At the Digital Policy Institute event, economist Singer said that Title II was nothing but harmful.

“Using Title II to solve this problem is the equivalent of using a fire hose in your kitchen to eliminate the risk of a fire,” Singer said. “Certainly, it does the job but the ancillary harm it can cause swamps the benefits, especially if there’s a less invasive remedy that will do the trick.”

While proponents argue that forbearance, or the ability for the FCC to excuse compliance with portions of the regulations, eases concerns about Title II reclassification, Singer said it’s “pretty far-fetched” to assume that every single future commission will “forbear” the same way every time.

Singer did, however, take the more moderate approach that abuses should be judged on a case-by-case basis.

“Title II doesn’t strike the right balance, which is weighing the incentives of the ISPs to invest at the core against the incentives of the content providers to invest at the edges.”
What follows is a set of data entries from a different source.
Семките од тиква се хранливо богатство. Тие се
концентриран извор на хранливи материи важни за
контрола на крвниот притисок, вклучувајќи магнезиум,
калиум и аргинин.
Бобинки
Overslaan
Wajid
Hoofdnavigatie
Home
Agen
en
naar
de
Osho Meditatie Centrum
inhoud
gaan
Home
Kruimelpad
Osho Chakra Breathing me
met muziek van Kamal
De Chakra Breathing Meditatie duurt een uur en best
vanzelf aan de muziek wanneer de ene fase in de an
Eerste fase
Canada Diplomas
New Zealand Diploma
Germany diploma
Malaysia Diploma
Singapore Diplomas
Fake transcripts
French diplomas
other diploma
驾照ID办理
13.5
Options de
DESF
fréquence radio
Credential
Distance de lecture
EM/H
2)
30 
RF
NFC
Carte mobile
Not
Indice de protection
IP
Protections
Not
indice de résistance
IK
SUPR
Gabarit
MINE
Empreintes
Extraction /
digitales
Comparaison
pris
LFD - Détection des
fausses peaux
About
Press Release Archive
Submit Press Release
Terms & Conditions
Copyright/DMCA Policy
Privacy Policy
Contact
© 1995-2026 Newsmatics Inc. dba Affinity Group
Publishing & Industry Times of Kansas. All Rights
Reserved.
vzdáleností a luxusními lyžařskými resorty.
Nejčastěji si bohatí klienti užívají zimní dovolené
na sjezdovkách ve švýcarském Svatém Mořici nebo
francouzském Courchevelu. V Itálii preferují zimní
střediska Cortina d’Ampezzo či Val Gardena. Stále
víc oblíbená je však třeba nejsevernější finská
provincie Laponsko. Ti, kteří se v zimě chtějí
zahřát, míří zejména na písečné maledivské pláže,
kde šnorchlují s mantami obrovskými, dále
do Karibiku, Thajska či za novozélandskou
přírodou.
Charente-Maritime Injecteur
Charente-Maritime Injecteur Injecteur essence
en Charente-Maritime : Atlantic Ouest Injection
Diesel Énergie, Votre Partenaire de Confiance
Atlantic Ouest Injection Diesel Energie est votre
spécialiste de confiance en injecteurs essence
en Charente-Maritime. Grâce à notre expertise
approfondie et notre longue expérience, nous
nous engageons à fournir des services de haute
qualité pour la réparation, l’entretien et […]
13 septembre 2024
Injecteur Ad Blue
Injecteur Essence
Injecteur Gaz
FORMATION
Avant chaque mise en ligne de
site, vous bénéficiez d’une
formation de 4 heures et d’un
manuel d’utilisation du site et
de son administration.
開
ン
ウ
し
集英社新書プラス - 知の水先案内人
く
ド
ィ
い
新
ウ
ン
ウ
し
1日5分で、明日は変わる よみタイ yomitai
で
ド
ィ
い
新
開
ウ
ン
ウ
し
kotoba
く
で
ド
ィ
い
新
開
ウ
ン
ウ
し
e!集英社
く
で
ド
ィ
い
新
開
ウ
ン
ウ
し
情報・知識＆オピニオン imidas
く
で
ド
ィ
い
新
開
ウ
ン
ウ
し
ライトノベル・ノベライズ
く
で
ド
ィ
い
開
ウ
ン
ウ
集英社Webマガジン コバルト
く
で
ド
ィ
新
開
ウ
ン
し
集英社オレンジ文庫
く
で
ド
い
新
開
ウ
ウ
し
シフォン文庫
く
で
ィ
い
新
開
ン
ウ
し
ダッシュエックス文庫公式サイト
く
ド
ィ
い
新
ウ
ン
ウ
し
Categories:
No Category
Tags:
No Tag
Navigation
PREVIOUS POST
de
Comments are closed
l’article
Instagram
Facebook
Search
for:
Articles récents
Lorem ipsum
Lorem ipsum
More importantly, Title II “does not do what proponents purport it does” – namely, prevent discrimination, Furchtgott-Roth said. Even under Title II rules, common carriers can still discriminate, albeit in a more diminished capacity.

“It’s hard to believe that Congress intended the old monopoly telephone price regulation to apply to the broadband networks that we have today, which very fast moving [and] dynamic,” he said.

Singer and Furchtgott-Roth questioned whether Wheeler would have the three votes necessary to pass net neutrality rules under either Section 706 or Title II.